Which lines of the entries contain the string "macros"? Copy each of them.

⟨

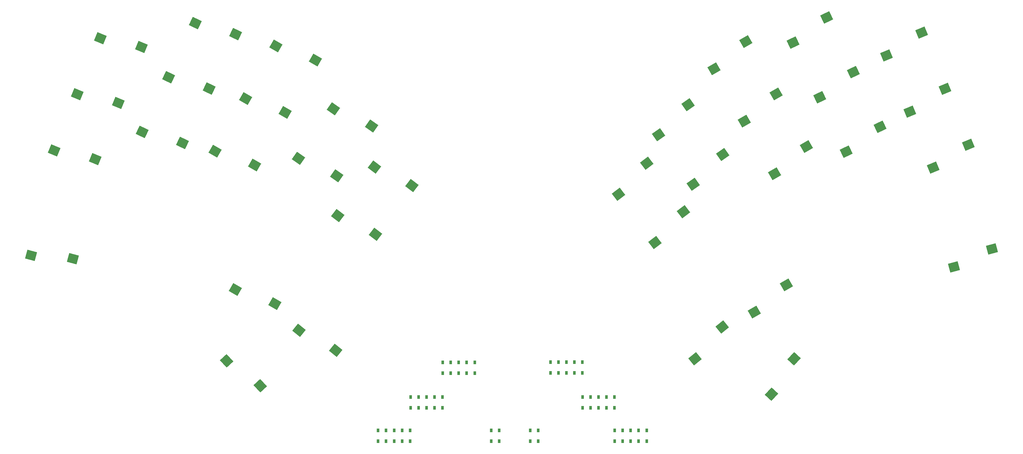
<source format=gbr>
%TF.GenerationSoftware,KiCad,Pcbnew,7.0.7*%
%TF.CreationDate,2024-06-13T17:52:44+09:00*%
%TF.ProjectId,hmproto34-bottom,686d7072-6f74-46f3-9334-2d626f74746f,rev?*%
%TF.SameCoordinates,Original*%
%TF.FileFunction,Paste,Bot*%
%TF.FilePolarity,Positive*%
%FSLAX46Y46*%
G04 Gerber Fmt 4.6, Leading zero omitted, Abs format (unit mm)*
G04 Created by KiCad (PCBNEW 7.0.7) date 2024-06-13 17:52:44*
%MOMM*%
%LPD*%
G01*
G04 APERTURE LIST*
G04 Aperture macros list*
%AMRotRect*
0 Rectangle, with rotation*
0 The origin of the aperture is its center*
0 $1 length*
0 $2 width*
0 $3 Rotation angle, in degrees counterclockwise*
0 Add horizontal line*
21,1,$1,$2,0,0,$3*%
G04 Aperture macros list end*
%ADD10RotRect,3.300000X3.000000X195.000000*%
%ADD11R,0.950000X1.300000*%
%ADD12RotRect,3.300000X3.000000X145.000000*%
%ADD13RotRect,3.300000X3.000000X206.000000*%
%ADD14RotRect,3.300000X3.000000X154.000000*%
%ADD15RotRect,3.300000X3.000000X141.000000*%
%ADD16RotRect,3.300000X3.000000X133.000000*%
%ADD17RotRect,3.300000X3.000000X217.000000*%
%ADD18RotRect,3.300000X3.000000X150.000000*%
%ADD19RotRect,3.300000X3.000000X210.000000*%
%ADD20RotRect,3.300000X3.000000X227.000000*%
%ADD21RotRect,3.300000X3.000000X143.000000*%
%ADD22RotRect,3.300000X3.000000X157.500000*%
%ADD23RotRect,3.300000X3.000000X215.000000*%
%ADD24RotRect,3.300000X3.000000X219.000000*%
%ADD25RotRect,3.300000X3.000000X165.000000*%
%ADD26RotRect,3.300000X3.000000X202.500000*%
G04 APERTURE END LIST*
D10*
%TO.C,SW35*%
X292626099Y-95346114D03*
X305105291Y-89372722D03*
%TD*%
D11*
%TO.C,D17*%
X142537500Y-152805000D03*
X142537500Y-149255000D03*
%TD*%
D12*
%TO.C,SW13*%
X76378437Y-59537212D03*
X88975788Y-65257204D03*
%TD*%
D11*
%TO.C,D11*%
X131842500Y-130345000D03*
X131842500Y-126795000D03*
%TD*%
D13*
%TO.C,SW30*%
X248282987Y-39326976D03*
X259393123Y-31082192D03*
%TD*%
D11*
%TO.C,D25*%
X164725000Y-130305000D03*
X164725000Y-126755000D03*
%TD*%
%TO.C,D9*%
X118597500Y-141820000D03*
X118597500Y-138270000D03*
%TD*%
D14*
%TO.C,SW7*%
X33534982Y-32755246D03*
X46872043Y-36434157D03*
%TD*%
D11*
%TO.C,D33*%
X191200000Y-152805000D03*
X191200000Y-149255000D03*
%TD*%
D15*
%TO.C,SW17*%
X76491810Y-116263475D03*
X88659469Y-122848281D03*
%TD*%
D11*
%TO.C,D30*%
X188562500Y-152805000D03*
X188562500Y-149255000D03*
%TD*%
D16*
%TO.C,SW18*%
X52620557Y-126337136D03*
X63753373Y-134551270D03*
%TD*%
D11*
%TO.C,D4*%
X139900000Y-152805000D03*
X139900000Y-149255000D03*
%TD*%
%TO.C,D31*%
X170000000Y-130305000D03*
X170000000Y-126755000D03*
%TD*%
D17*
%TO.C,SW20*%
X193974551Y-87315823D03*
X203307383Y-77102604D03*
%TD*%
D13*
%TO.C,SW31*%
X257052987Y-57296976D03*
X268163123Y-49052192D03*
%TD*%
D18*
%TO.C,SW9*%
X68898111Y-22460654D03*
X81946056Y-27060950D03*
%TD*%
D19*
%TO.C,SW25*%
X226750289Y-110235000D03*
X237258234Y-101235296D03*
%TD*%
D11*
%TO.C,D15*%
X123872500Y-141820000D03*
X123872500Y-138270000D03*
%TD*%
D20*
%TO.C,SW22*%
X232406772Y-137283752D03*
X239824311Y-125605066D03*
%TD*%
D11*
%TO.C,D3*%
X102615000Y-152825000D03*
X102615000Y-149275000D03*
%TD*%
%TO.C,D27*%
X185925000Y-152805000D03*
X185925000Y-149255000D03*
%TD*%
%TO.C,D7*%
X105252500Y-152825000D03*
X105252500Y-149275000D03*
%TD*%
D18*
%TO.C,SW14*%
X55527520Y-102800654D03*
X68575465Y-107400950D03*
%TD*%
D21*
%TO.C,SW16*%
X89329916Y-78373218D03*
X101719969Y-84529369D03*
%TD*%
D11*
%TO.C,D26*%
X175335000Y-141785000D03*
X175335000Y-138235000D03*
%TD*%
%TO.C,D23*%
X172697500Y-141785000D03*
X172697500Y-138235000D03*
%TD*%
D18*
%TO.C,SW10*%
X58888111Y-39770654D03*
X71936056Y-44370950D03*
%TD*%
D22*
%TO.C,SW2*%
X11014254Y-19887792D03*
X24551032Y-22745633D03*
%TD*%
D11*
%TO.C,D34*%
X155417500Y-152825000D03*
X155417500Y-149275000D03*
%TD*%
D23*
%TO.C,SW24*%
X206598782Y-68095964D03*
X216282365Y-58214679D03*
%TD*%
D11*
%TO.C,D5*%
X126567500Y-130345000D03*
X126567500Y-126795000D03*
%TD*%
%TO.C,D29*%
X177972500Y-141785000D03*
X177972500Y-138235000D03*
%TD*%
D24*
%TO.C,SW21*%
X207124517Y-125636452D03*
X216095229Y-115103744D03*
%TD*%
D11*
%TO.C,D18*%
X159450000Y-130305000D03*
X159450000Y-126755000D03*
%TD*%
D21*
%TO.C,SW15*%
X101372848Y-62345998D03*
X113762901Y-68502149D03*
%TD*%
D11*
%TO.C,D16*%
X113165000Y-152825000D03*
X113165000Y-149275000D03*
%TD*%
D19*
%TO.C,SW28*%
X233428702Y-64570654D03*
X243936647Y-55570950D03*
%TD*%
D11*
%TO.C,D22*%
X162087500Y-130305000D03*
X162087500Y-126755000D03*
%TD*%
D22*
%TO.C,SW3*%
X3381113Y-38351367D03*
X16917891Y-41209208D03*
%TD*%
D11*
%TO.C,D14*%
X134480000Y-130345000D03*
X134480000Y-126795000D03*
%TD*%
D14*
%TO.C,SW8*%
X24774982Y-50755246D03*
X38112043Y-54434157D03*
%TD*%
D11*
%TO.C,D20*%
X180650000Y-152805000D03*
X180650000Y-149255000D03*
%TD*%
%TO.C,D10*%
X107890000Y-152825000D03*
X107890000Y-149275000D03*
%TD*%
D12*
%TO.C,SW12*%
X87837145Y-43143444D03*
X100434496Y-48863436D03*
%TD*%
D11*
%TO.C,D21*%
X152780000Y-152825000D03*
X152780000Y-149275000D03*
%TD*%
D25*
%TO.C,SW5*%
X-11854667Y-91513531D03*
X1939326Y-92580019D03*
%TD*%
D11*
%TO.C,D28*%
X167362500Y-130305000D03*
X167362500Y-126755000D03*
%TD*%
%TO.C,D1*%
X123930000Y-130345000D03*
X123930000Y-126795000D03*
%TD*%
D14*
%TO.C,SW6*%
X42275925Y-14848377D03*
X55612986Y-18527288D03*
%TD*%
D11*
%TO.C,D24*%
X183287500Y-152805000D03*
X183287500Y-149255000D03*
%TD*%
D26*
%TO.C,SW34*%
X285703082Y-62593351D03*
X297295828Y-55042201D03*
%TD*%
D11*
%TO.C,D2*%
X113322500Y-141820000D03*
X113322500Y-138270000D03*
%TD*%
D26*
%TO.C,SW33*%
X278026466Y-44071415D03*
X289619212Y-36520265D03*
%TD*%
D11*
%TO.C,D12*%
X121235000Y-141820000D03*
X121235000Y-138270000D03*
%TD*%
D26*
%TO.C,SW32*%
X270356466Y-25581415D03*
X281949212Y-18030265D03*
%TD*%
D19*
%TO.C,SW26*%
X213388702Y-29970654D03*
X223896647Y-20970950D03*
%TD*%
%TO.C,SW27*%
X223408111Y-47270654D03*
X233916056Y-38270950D03*
%TD*%
D22*
%TO.C,SW4*%
X-4238887Y-56861367D03*
X9297891Y-59719208D03*
%TD*%
D17*
%TO.C,SW19*%
X181934551Y-71325823D03*
X191267383Y-61112604D03*
%TD*%
D13*
%TO.C,SW29*%
X239478861Y-21310051D03*
X250588997Y-13065267D03*
%TD*%
D11*
%TO.C,D6*%
X115960000Y-141820000D03*
X115960000Y-138270000D03*
%TD*%
%TO.C,D8*%
X129205000Y-130345000D03*
X129205000Y-126795000D03*
%TD*%
%TO.C,D13*%
X110527500Y-152825000D03*
X110527500Y-149275000D03*
%TD*%
%TO.C,D19*%
X170060000Y-141785000D03*
X170060000Y-138235000D03*
%TD*%
D18*
%TO.C,SW11*%
X48860289Y-57125000D03*
X61908234Y-61725296D03*
%TD*%
D11*
%TO.C,D32*%
X180610000Y-141785000D03*
X180610000Y-138235000D03*
%TD*%
D23*
%TO.C,SW23*%
X195167490Y-51729732D03*
X204851073Y-41848447D03*
%TD*%
M02*

</source>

⟩

Task answer:
G04 Aperture macros list*
G04 Aperture macros list end*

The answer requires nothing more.